Textauszug »
Was wir für richtig und für falsch halten, das sagt uns unser Gewissen. Schon Säuglinge haben dafür ein Gespür. Für Erwachsene sei es sinnvoll, das Gewissen zu schulen, meinte der Publizist Rainer Erlinger im Dlf. Er empfiehlt dazu das "Nachdenken über Dilemma-Situationen".

Rainer Erlinger im Gespräch mit Benedikt Schulz | 15.10.2017
    Benedikt Schulz: Was ist das Gewissen? Je nachdem eine sehr kleine oder eine sehr große Frage. Dass Gewissen ist eine, wenn nicht die Entscheidungsinstanz des Individuums, wenn es um Moral geht. Aber dann wird es natürlich komplizierter, woher kommt es, ist Gewissen etwas individuelles oder doch etwas allgemeingültiges? Klar ist auf jeden Fall: Martin Luther hatte zum Thema Gewissen einiges zu sagen. Und darum, was Martin Luther und die Reformation unserer Gegenwart zu sagen haben – auch jenseits von Glaube und Religion ist ja in dieser Woche unser Schwerpunkt im Deutschlandfunk. Reformation quergedacht.
    Und auch wenn Martin Luther den Gewissensbegriff nicht vollkommen neu definiert hat – so geht doch eine Erkenntnis mindestens indirekt immer noch auf ihn zurück: Dass das Gewissen nicht als göttlich festgelegtes fertiges Päckchen in uns schlummert, sondern eher Bewusstsein ist über das eigene Handeln – Reflexion und Selbstkritik im Zeichen der Moral – und damit ist es auch wandelbar. Welche Rolle spielt das Gewissen in unserem Alltag heute und wie setzt es sich zusammen, so könnte man fragen. Und das habe Rainer Erlinger gefragt. Der ist eigentlich Jurist und Mediziner – hat sich aber seit einigen Jahren einen Namen gemacht als Experte für das menschliche Gewissen in seiner wöchentlichen Kolumne "Die Gewissensfrage" im SZ-Magazin – meine erste Frage: Wieviel haben wir beziehungsweise unser Gewissen Luther zu verdanken?
    Rainer Erlinger: Das ist natürlich von Mensch zu Mensch unterschiedlich, je nachdem auch, wie sehr er sich dem Luther und dem von ihm vertretenen Glauben verbunden fühlt. Aber natürlich hat er jetzt speziell in Deutschland dadurch, dass er ja auch die Bibel ins Deutsche übersetzt hat und dadurch der breiten Allgemeinheit erst zugänglich gemacht hat, einen durchaus wahrscheinlich auch heute noch sehr stark merkbaren und nachvollziehbaren Anteil an dem, was wir für richtig und für falsch halten.

Datensätze »

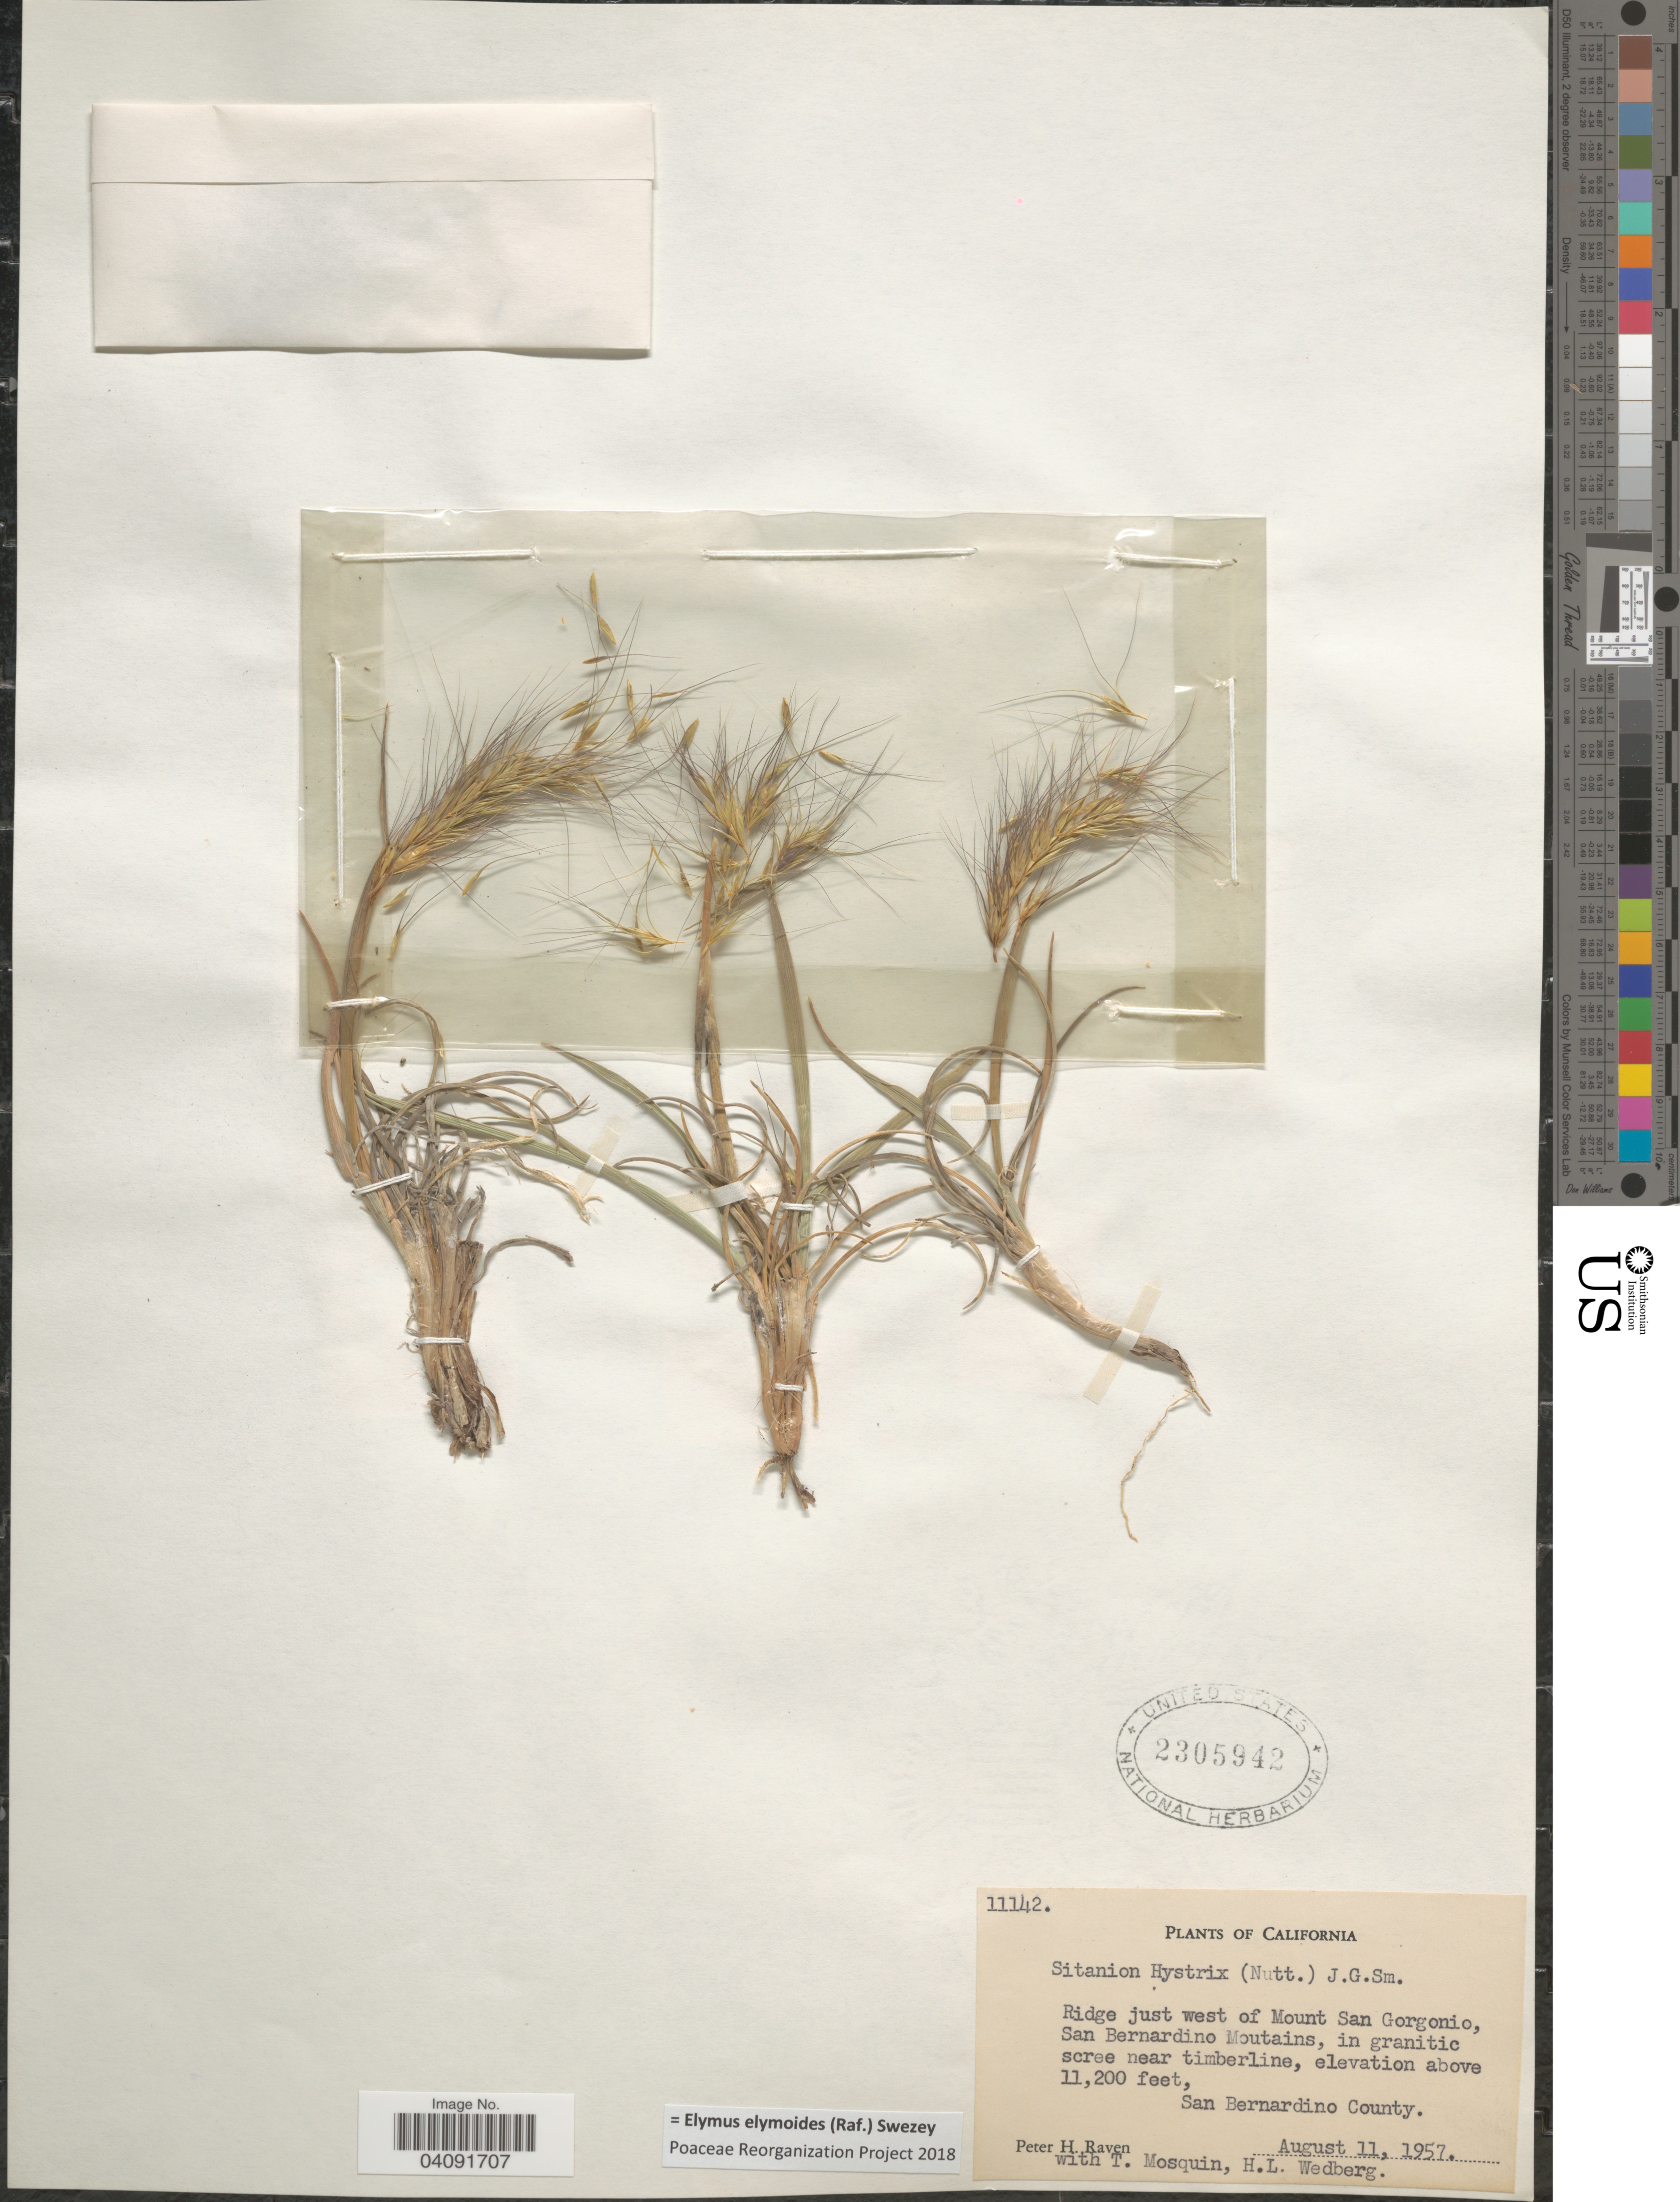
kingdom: Plantae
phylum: Tracheophyta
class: Liliopsida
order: Poales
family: Poaceae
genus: Elymus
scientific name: Elymus elymoides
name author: (Raf.) Swezey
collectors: P. Raven, T. Mosquin & H. Wedberg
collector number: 11142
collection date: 1957-08-11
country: United States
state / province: California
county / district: San Bernardino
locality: Ridge just west of Mount San Gorgonio, San Bernardino Moutains. San Bernardino County.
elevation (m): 3414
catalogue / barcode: US 2305942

Ziel 1 »
Aktualisiere in den Datensätzen die Zeilen von der Zeile mit „genus: Elymus“ bis zur Zeile mit „county / district: San Bernardino“, indem du „collectors“ durch „Sammler“ ersetzt. Gib nur diese Zeilen aus, sonst unverändert.
Ziel 2 »
Setze das Gespräch über Luther und das Gewissen im Anschluss an den letzten Satz fort.

Antwort 1 »
genus: Elymus
scientific name: Elymus elymoides
name author: (Raf.) Swezey
Sammler: P. Raven, T. Mosquin & H. Wedberg
collector number: 11142
collection date: 1957-08-11
country: United States
state / province: California
county / district: San Bernardino

Antwort 2 »
    Schulz: Wir reden immer ganz selbstverständlich vom Gewissen, ohne dass wir diesen Begriff groß hinterfragen oder gar definieren im Alltag. Ich möchte es jetzt aber genauer wissen. Woher kommt mein Gewissen eigentlich? Wo kommt das her?
    "Schon in den frühesten Entwicklungsphasen ein Gespür für richtig und falsch"
    Erlinger: Das ist, wie so üblich in der Wissenschaft, sehr viel umstritten. Die Frage, ob das jetzt angeboren ist oder anerzogen? Es gibt Untersuchungen, die man gemacht hat mit Kindern, mit Säuglingen. Die kann man ja schon eigenartigerweise testen auf das, was sie richtig oder falsch finden, bevor sie sprechen können, indem man ihnen Situationen vorspielt, in denen zum Beispiel die eine Puppe die andere Puppe schlägt, und dann merkt man, dass manche Säuglinge dann die Puppe, die die andere Puppe schlecht behandelt hat, entweder böse anschauen, oder sie dann tatsächlich auch selbst draufschlagen oder so was. Oder manchmal misst man nur die Zeit, wie lange ein Kind auf etwas schaut, und daran kann man merken, ob es das jetzt komisch findet oder nicht.
    Da hat man festgestellt, dass Kinder sehr früh, schon in den frühesten Entwicklungsphasen ein Gespür für richtig und falsch haben, für gerecht und ungerecht, was aber jetzt (nicht) bedeutet, dass die Kinder deswegen von Natur aus gut sind. Die wissen zwar, was richtig und was falsch ist; die wissen aber auch, was sie haben wollen und was sie vielleicht nicht abgeben wollen.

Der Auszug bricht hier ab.